Could artificial grass be used to stop neighbour rows at new mini housing estate in Milton Keynes?

    A block of garages is set to be developed into a mini council estate to help the city deal with its housing shortage, but could it be designed without real grass?

    That was one of the questions raised – among issues of possible problems with parking and overlooking – at a meeting this week.

    Milton Keynes Council has a multi-pronged approach to dealing with  the crippling problem of homelessness, including finding sites across the city where new homes can be built.

    A planning application for 12 homes on the residential garage site, off Berwick Drive, in Bletchley, is yet to be submitted.

    But the scheme was put to Monday’s online meeting of the development review forum for an early discussion.

    The forum gives developers the chance to get suggestions from councillors, interest groups, and members of the public to “improve” the designs before they go to through the formal planning process.

    Calling on the designers to “do something a bit radical”, Cllr Keith McLean (Cons, Olney) suggested using artificial grass to make sure the area stayed neat and tidy.

    “Not everyone mows their lawn,” he said.

    “It’s got to be worth consideration. It only takes one or two people to let it grow for the other 10 to be hacked off.”

    But Cllr McLean was told that the suggestion would “not tick the box of the ecologists.”

    Issues of car parking and overlooking of homes in Berwick Drive, Orkney Close, and Forfar Drive, were also raised.

    It’s such a small site that the current plans would see the new homes being 21m from some neighbours’.

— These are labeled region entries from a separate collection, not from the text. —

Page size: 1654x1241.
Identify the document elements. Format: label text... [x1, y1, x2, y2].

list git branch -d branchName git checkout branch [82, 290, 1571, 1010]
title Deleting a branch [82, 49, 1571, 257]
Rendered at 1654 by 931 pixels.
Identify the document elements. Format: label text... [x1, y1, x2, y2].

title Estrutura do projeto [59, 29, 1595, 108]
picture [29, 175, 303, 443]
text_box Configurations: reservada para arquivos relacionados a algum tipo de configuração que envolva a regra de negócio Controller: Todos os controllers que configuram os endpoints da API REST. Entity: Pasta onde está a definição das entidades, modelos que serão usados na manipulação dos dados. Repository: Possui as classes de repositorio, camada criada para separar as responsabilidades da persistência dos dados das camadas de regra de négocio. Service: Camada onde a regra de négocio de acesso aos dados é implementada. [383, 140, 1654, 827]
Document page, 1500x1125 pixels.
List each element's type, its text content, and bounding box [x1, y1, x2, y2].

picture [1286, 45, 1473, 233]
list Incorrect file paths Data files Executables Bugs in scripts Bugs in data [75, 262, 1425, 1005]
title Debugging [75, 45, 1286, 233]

    The council’s policy is to have them at least 22m apart, the forum heard.

    Matthew Whatley, of MK-based CMI Architecture, said they’ve proposed a courtyard-style design where two mini terraces of house fronts face each other.

    Ward Cllr Mick Legg (Lab, Bletchley West), who said he checked the site while walking his dog, said: “There are on-on street parking issues in the area, and there may be challenges.”

    He was told that the designs will meet the council’s parking standards.

    And Liam Costello, the deputy clerk of West Bletchley Parish Council, said: “It feels like a lot squeezed in, with a lack of garden space for family homes.

    “I don’t think it’s a particularly good environment.”

    Mr Whatley said they could “change the way that we look at it, to have garden space, rather than a courtyard.”

    The meeting was told that the points raised would be considered before a planning application is submitted in the next few months.